Now that we are slack, of course, I have much more chance of talking to the men, and they tell me many tales of the fighting, and of the rough time they have had at the front; but you will hear plenty of that from the men who have gone home.

I am beginning to have many grateful letters from our patients' friends at home.

There has been some delay about our pay lately, and some of the sisters who were lodging here had not received any since they left England, so were not able to pay their mess bills, and I had to pay various mess accounts when I got back from my run up-country, and began to feel rather anxious as to whether I could go on feeding my large party of sisters; but now the pay has turned up, so we have got straight again; and the Government give us various allowances—Colonial allowance, and for mess, servants, fuel, &c., so we are feeling rather well off.

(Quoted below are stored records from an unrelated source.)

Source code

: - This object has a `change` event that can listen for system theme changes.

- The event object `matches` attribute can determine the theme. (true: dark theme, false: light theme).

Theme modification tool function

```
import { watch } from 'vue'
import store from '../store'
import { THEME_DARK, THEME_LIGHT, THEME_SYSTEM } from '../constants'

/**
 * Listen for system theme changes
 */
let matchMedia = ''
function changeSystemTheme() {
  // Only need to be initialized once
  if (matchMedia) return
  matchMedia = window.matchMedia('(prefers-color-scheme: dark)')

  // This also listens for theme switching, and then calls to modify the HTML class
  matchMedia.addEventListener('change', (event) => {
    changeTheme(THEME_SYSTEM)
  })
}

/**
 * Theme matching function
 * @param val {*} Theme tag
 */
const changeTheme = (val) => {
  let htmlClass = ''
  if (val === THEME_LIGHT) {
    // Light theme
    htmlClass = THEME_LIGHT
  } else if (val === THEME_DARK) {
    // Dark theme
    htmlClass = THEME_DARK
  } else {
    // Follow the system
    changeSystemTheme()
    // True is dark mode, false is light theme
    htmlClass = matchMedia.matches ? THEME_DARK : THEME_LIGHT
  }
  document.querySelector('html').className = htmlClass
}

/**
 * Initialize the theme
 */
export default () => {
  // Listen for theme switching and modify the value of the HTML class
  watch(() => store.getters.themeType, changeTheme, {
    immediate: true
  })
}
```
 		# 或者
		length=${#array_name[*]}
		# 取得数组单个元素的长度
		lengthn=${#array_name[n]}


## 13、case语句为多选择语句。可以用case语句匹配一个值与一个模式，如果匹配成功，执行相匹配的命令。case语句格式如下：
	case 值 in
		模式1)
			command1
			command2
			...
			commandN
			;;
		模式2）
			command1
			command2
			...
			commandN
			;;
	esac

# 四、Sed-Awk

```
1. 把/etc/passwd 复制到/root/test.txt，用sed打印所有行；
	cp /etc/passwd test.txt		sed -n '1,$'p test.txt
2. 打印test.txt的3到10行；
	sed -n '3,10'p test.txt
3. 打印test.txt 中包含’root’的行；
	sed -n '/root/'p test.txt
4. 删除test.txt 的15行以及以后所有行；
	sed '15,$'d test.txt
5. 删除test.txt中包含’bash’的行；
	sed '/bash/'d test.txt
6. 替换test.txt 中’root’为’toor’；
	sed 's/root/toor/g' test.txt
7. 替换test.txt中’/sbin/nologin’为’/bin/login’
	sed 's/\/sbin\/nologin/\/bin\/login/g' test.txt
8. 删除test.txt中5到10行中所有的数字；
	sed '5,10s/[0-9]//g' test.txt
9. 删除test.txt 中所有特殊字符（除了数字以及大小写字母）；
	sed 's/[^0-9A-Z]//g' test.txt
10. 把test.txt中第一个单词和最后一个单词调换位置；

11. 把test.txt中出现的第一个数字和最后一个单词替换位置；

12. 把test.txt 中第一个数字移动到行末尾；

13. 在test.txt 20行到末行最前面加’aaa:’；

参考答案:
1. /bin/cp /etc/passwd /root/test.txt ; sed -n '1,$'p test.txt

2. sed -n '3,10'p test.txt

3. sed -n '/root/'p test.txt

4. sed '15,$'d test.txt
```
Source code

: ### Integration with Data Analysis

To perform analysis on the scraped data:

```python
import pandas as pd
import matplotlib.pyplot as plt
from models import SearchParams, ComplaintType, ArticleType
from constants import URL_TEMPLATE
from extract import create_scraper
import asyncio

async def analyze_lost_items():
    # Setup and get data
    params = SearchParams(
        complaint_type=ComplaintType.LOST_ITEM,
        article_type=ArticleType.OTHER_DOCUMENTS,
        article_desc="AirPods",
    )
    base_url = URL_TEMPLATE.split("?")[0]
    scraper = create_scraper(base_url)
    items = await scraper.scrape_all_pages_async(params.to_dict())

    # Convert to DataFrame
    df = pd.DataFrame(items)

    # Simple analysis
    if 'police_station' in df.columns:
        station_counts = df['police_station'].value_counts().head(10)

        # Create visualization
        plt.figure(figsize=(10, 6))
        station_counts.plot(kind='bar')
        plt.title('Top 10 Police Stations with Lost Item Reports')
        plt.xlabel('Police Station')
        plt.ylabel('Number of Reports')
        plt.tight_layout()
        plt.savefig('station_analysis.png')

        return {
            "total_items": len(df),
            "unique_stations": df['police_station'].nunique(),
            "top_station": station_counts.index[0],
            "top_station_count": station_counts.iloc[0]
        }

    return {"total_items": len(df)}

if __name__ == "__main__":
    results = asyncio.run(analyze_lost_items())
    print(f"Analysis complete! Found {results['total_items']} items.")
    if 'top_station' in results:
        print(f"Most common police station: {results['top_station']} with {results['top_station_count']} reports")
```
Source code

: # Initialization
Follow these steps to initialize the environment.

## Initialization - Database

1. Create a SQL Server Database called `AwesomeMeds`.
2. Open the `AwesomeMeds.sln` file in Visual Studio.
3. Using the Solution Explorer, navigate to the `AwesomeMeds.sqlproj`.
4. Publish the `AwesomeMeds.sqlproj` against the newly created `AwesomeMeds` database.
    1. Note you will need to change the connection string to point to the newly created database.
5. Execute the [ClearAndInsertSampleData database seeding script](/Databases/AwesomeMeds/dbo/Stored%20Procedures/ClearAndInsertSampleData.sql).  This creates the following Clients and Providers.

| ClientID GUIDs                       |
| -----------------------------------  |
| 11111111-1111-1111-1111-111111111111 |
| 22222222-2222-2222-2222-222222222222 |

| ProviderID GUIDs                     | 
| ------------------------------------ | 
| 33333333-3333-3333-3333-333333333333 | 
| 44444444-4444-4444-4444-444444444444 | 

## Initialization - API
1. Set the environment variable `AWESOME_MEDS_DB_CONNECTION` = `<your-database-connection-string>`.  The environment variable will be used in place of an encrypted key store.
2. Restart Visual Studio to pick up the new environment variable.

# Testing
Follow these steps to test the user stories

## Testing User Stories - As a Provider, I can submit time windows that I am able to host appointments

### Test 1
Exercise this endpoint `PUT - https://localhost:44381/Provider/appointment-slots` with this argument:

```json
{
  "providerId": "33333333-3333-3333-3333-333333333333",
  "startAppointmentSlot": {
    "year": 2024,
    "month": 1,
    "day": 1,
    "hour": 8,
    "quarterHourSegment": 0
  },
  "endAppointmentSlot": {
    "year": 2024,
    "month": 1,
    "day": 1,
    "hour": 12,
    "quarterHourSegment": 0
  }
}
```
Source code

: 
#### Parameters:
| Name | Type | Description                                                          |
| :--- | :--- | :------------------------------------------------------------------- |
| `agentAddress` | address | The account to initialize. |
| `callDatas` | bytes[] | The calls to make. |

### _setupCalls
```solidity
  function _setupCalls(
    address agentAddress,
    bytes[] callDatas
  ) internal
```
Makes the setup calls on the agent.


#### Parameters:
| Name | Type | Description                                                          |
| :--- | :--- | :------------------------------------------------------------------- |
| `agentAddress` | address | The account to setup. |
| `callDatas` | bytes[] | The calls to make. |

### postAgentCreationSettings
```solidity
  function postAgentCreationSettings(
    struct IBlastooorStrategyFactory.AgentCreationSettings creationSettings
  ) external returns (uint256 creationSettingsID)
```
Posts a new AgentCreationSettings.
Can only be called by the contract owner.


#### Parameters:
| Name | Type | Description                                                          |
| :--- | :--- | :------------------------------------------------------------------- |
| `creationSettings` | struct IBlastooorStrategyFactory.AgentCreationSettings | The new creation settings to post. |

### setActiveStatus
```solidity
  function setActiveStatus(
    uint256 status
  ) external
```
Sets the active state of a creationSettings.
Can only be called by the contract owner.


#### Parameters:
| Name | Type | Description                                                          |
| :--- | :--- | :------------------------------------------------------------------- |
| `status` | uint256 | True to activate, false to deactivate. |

We are much enjoying a big package of papers that the Red Cross Society now send up to us each week; whole weeks of Times, Daily Mail, Daily Graphic, Daily Telegraph, Standard, Illustrated London News, Army and Navy, &c. They are the greatest boon to the whole camp.

The men point out to me the "pretty boys" in the illustrated papers when they see any pictures of soldiers, as, by comparison, they all look so thin and rough out here.


XXXVI

Pinetown, Natal,
September 1900.

Now we are really getting busy again. Patients keep arriving, sometimes small parties, sometimes large.